# Power Tilt



## oldsalt (May 6, 2003)

Hey Guys Need some help. Have a 115 Johnson outboard 1997
power tilt goes up but will not go down, pump is running , but when on the down cycle sounds different then going up. Any suggestions. thanks


----------



## wizardude (May 19, 2002)

Have had that happen on my last boat several times. Ending up being bad switches


----------



## oldsalt (May 6, 2003)

Thanks for reply Wizarddude. 
I don't think it is the switches because the pump runs in both directions. do you know if the pump runs in reverse or is there a valve to reverse the direction.this has me going, hate to take it to shop they always charge big bucks:--->


----------



## Beachbms (Jan 10, 2003)

That happened to me once but I was only short on fluid.
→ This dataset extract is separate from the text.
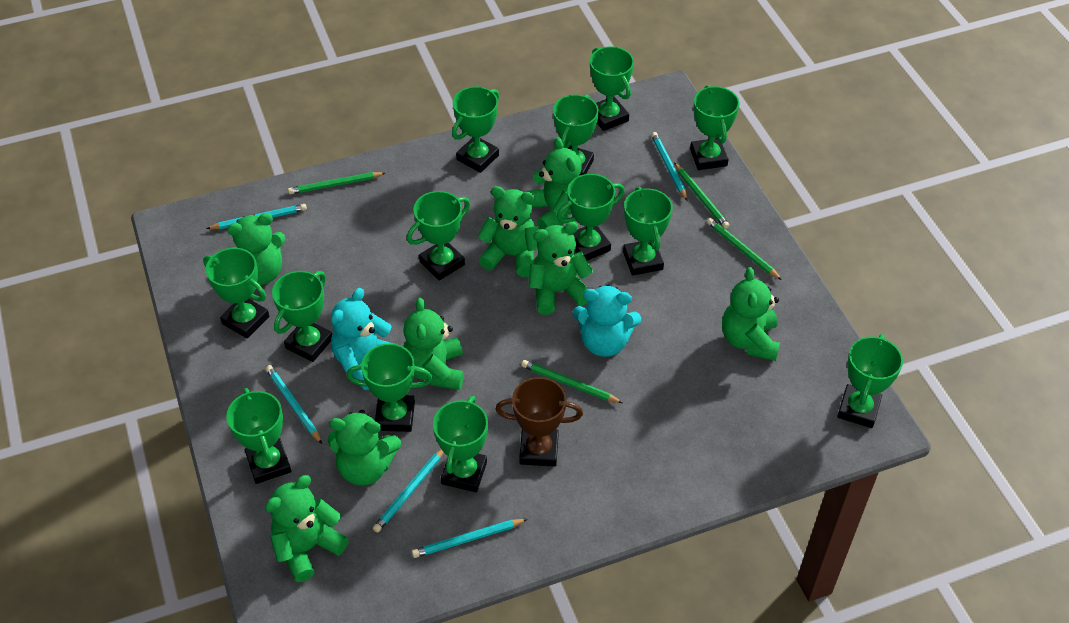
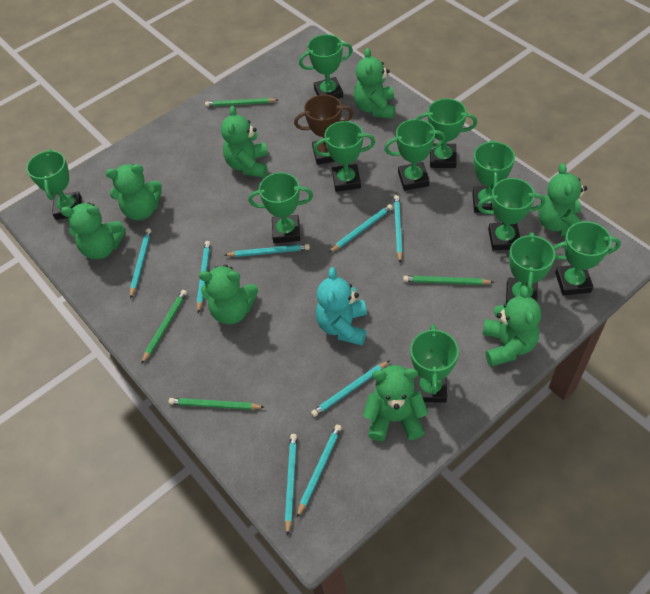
green trophy: [203,248,269,339] [226,388,291,484] [272,271,332,362] [347,343,433,432] [407,191,470,281] [433,396,488,492] [452,86,499,173] [553,94,599,176] [557,174,625,260] [590,46,634,131] [623,187,673,276] [690,85,740,170] [837,334,903,428] = 13 -> [26,149,82,220] [248,172,313,243] [299,34,353,99] [314,121,375,192] [384,119,446,191] [410,324,459,403] [416,98,477,168] [472,140,515,212] [477,178,545,250] [506,232,555,304] [553,221,621,296] = 11
turquoise pencil: [206,204,307,229] [266,365,322,444] [373,449,444,533] [412,519,528,558] [651,132,688,201] = 5 -> [130,228,151,299] [197,241,210,313] [225,244,310,257] [285,434,297,536] [297,424,342,517] [311,360,390,417] [329,204,393,252] [394,195,403,262] = 8
turquoise teddy bear: [331,288,394,390] [573,285,641,357] = 2 -> [316,267,367,345] = 1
I toped off the reservoir with some trany fluid and then worked like a champ.


----------



## inawe (May 24, 2003)

is there any way to hook up a power tilt on a out board that doesnt have it ?? sure would be nice


----------



## Beachbms (Jan 10, 2003)

Inawe depending on the size of you motor and budget you could purchase a jack plate that also tilts. I do believe they make them, but they don't come to cheap.


----------



## inawe (May 24, 2003)

IS this jack plate elect or manuel ?


----------



## oldsalt (May 6, 2003)

beachbm
That is the first thing I tried.:---> 8(---)


----------



## inawe (May 24, 2003)

8(---) PRETTY COOL HUH ?


----------



## oldsalt (May 6, 2003)

Guys got it fixed, found manual override ran it up and down couple times and works just fine. Must have been some dirt in the valve, also learned pump runs in both directions.8(---)


----------



## wizardude (May 19, 2002)

Whew..........good deal OS, saved a bunch of $$$. Always good to do the research........might want to check your fluid level, might have a seal breaking down.


----------



## spider (Jun 16, 2003)

Oldsalt
I read your post the other day & was having trouble getting my account activated. I wanted to tell you about what you already found out. Glad you figured it out w/out the extra $ spent. Also in the future let off the pressure by loosening the bottem fill hole for the cylinder to get the piston to drop the motor. 1 other thing to check when having problems is the sending switch on the bottem of the cylinder where the wire enters the cylinder. There is a small ( 7/16 " ) nutt you have to loosen & the switch itself comes out. Just becareful because most are plastic & will strip or break off. use a metter to check for power to & from the switch itself. Hope you won't have any more problems BUT if you do drop me an email & I might be able to help
Spider


----------



## oldsalt (May 6, 2003)

Spider!! Thanks for the info. Think I will put you in my buddy list for future reference


----------



## spider (Jun 16, 2003)

inawe

To the ? you asked about adding power trim/tilt. You could go the route mentioned w/ the power lift jack plate spending anywhere from $200-$800+ depending on horsepower. OR you could find a local shop that works on OB's & ask if they have scrap pieces & find a set up that will match what you have & hook it up. Its not very difficult & I've seen it done pretty reasonable. I know for a fact Ed's in Ashland would have all the parts you would need. All you have to do is talk to the " right " person there. Good luck !!
spider


----------